Love him or hate him, and there are as many of the latter as the former, he brings personality plus to the sport with his own brand and his own very particular way of talking and relating to the hoards of fans who flock to the circuits. Most of them dressed in yellow 'VR46' T shirts, a colour that Rossi seems to have made his own.
Formula 1, with all it's well known names, does not seem to have a comparative 'personality'. Lewis Hamilton, Fernando Alonso and Daniel Ricciardo, plus a decent helping of Max Verstappen, are currently the most internationally famous names and they do indeed polarise the sport's fans into either supporters or critics, devotees or haters. They do not seem to engender the same sort of following, almost worship, that Rossi manages, almost alone, in MotoGP.
It could be that the nature of MotoGP with riders battling each other, on very close terms with the top four, six or eight of them swapping positions almost from corner to corner and all of them visible in their particular styles, makes it easier for the fans to relate to them.
Rarely has that been the case in recent years of Formula 1 with drivers almost invisible in the car cockpits but still in the recent past there have been heroes of the magnitude of Ayrton Senna or Michael Schumacher who have had a similar international following to that of Rossi.
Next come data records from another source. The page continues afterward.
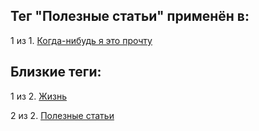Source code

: ## Тег "Полезные статьи" применён в:

1 из 1. [Когда-нибудь я это прочту](../Жизнь/Когда-нибудь%20я%20это%20прочту.md)

## Близкие теги:

1 из 2. [Жизнь](./жизнь.md)

2 из 2. [Полезные статьи](./полезные%20статьи.md)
Lewis Hamilton is the undoubted star of the Formula 1 grid as far as social media, gossip magazines and the paparazzi are concerned but that social fame seems almost false, forced if you like. There is no 'Rossi' feel about it.
A personality such as Rossi (AKA 'Vale' or 'The Doctor') as he is universally known, obviously cannot be manufactured, it is a natural outlook and there the problem lays.
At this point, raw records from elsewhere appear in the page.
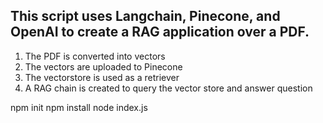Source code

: ## This script uses Langchain, Pinecone, and OpenAI to create a RAG application over a PDF. 

1. The PDF is converted into vectors 
2. The vectors are uploaded to Pinecone 
3. The vectorstore is used as a retriever 
4. A RAG chain is created to query the vector store and answer question 

npm init
npm install 
node index.js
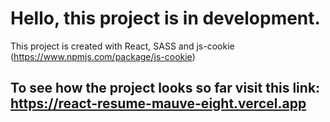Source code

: # Hello, this project is in development.
  This project is created with React, SASS and js-cookie (https://www.npmjs.com/package/js-cookie)
## To see how the project looks so far visit this link: https://react-resume-mauve-eight.vercel.app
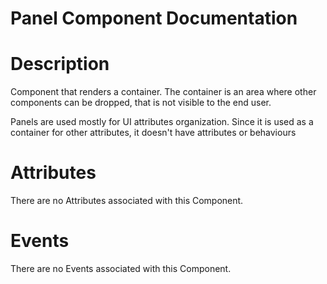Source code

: # Panel Component Documentation

# Description

Component that renders a container. The container is an area where other components can be dropped, that is not visible to the end user.

Panels are used mostly for UI attributes organization. Since it is used as a container for other attributes, it doesn't have attributes or behaviours

# Attributes

There are no Attributes associated with this Component.

# Events

There are no Events associated with this Component.
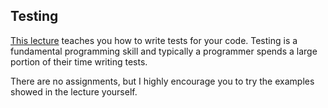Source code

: ## Testing

[This lecture](https://github.com/amangup/coding-bootcamp/blob/master/lecture13/testing.md) teaches you how to write tests for your code. Testing is a fundamental programming skill and typically a programmer spends a large portion of their time writing tests.

There are no assignments, but I highly encourage you to try the examples showed in the lecture yourself.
Gangly, excitable, youthful despite his advancing years and with a way of speaking English that is as distinctive as he is in appearance, together with his huge talent, sets Rossi apart. There is no one on the F1 grid, with the exception of Ricciardo, who can approach the natural charisma that Rossi possesses. As good as they are on track, the likes of Sebastian Vettel, Valtteri Bottas and the rest, perhaps even Kimi Raikkonen, just do not cut it in the personality department.
The owners of Formula One, Liberty Media, appear to have great plans in the pipeline to change the face of the sport. I am sure that traditionalists (OK fossils perhaps) like myself, will object to much of what is planned but reluctantly I recognise that for the sport to prosper things have to change or at least move along with the times.
Formula 1 has always evolved. The very nature of the sport is to evolve race by race and season by season but in this 'brave new age' of 'E' sports and ecological awareness it is still all about the drivers and it is the drivers who have always been, and must continue to be, the stars.
They must also be seen to be the stars.
It is this area, apart from the changes needed to make the actual racing exciting again of course (that is a whole new subject!) that will bring casual fans back to the sport.
Personalities, drivers who are the real stars, fun stars, drivers who interact with the fans not dive back into their own little caves as soon as the race is done.
They are not above the sport and the sport is not above the fans. Without the fans there will be none of the former.
I watch MotoGP avidly and will continue to do so, as I have since the days of Phil Read and Giacomo Agostini, but I firmly hope Mr.Valentino Rossi recovers well and gets back on track as soon as he is able because, love him or hate him, he brings a whole new level of interest with him.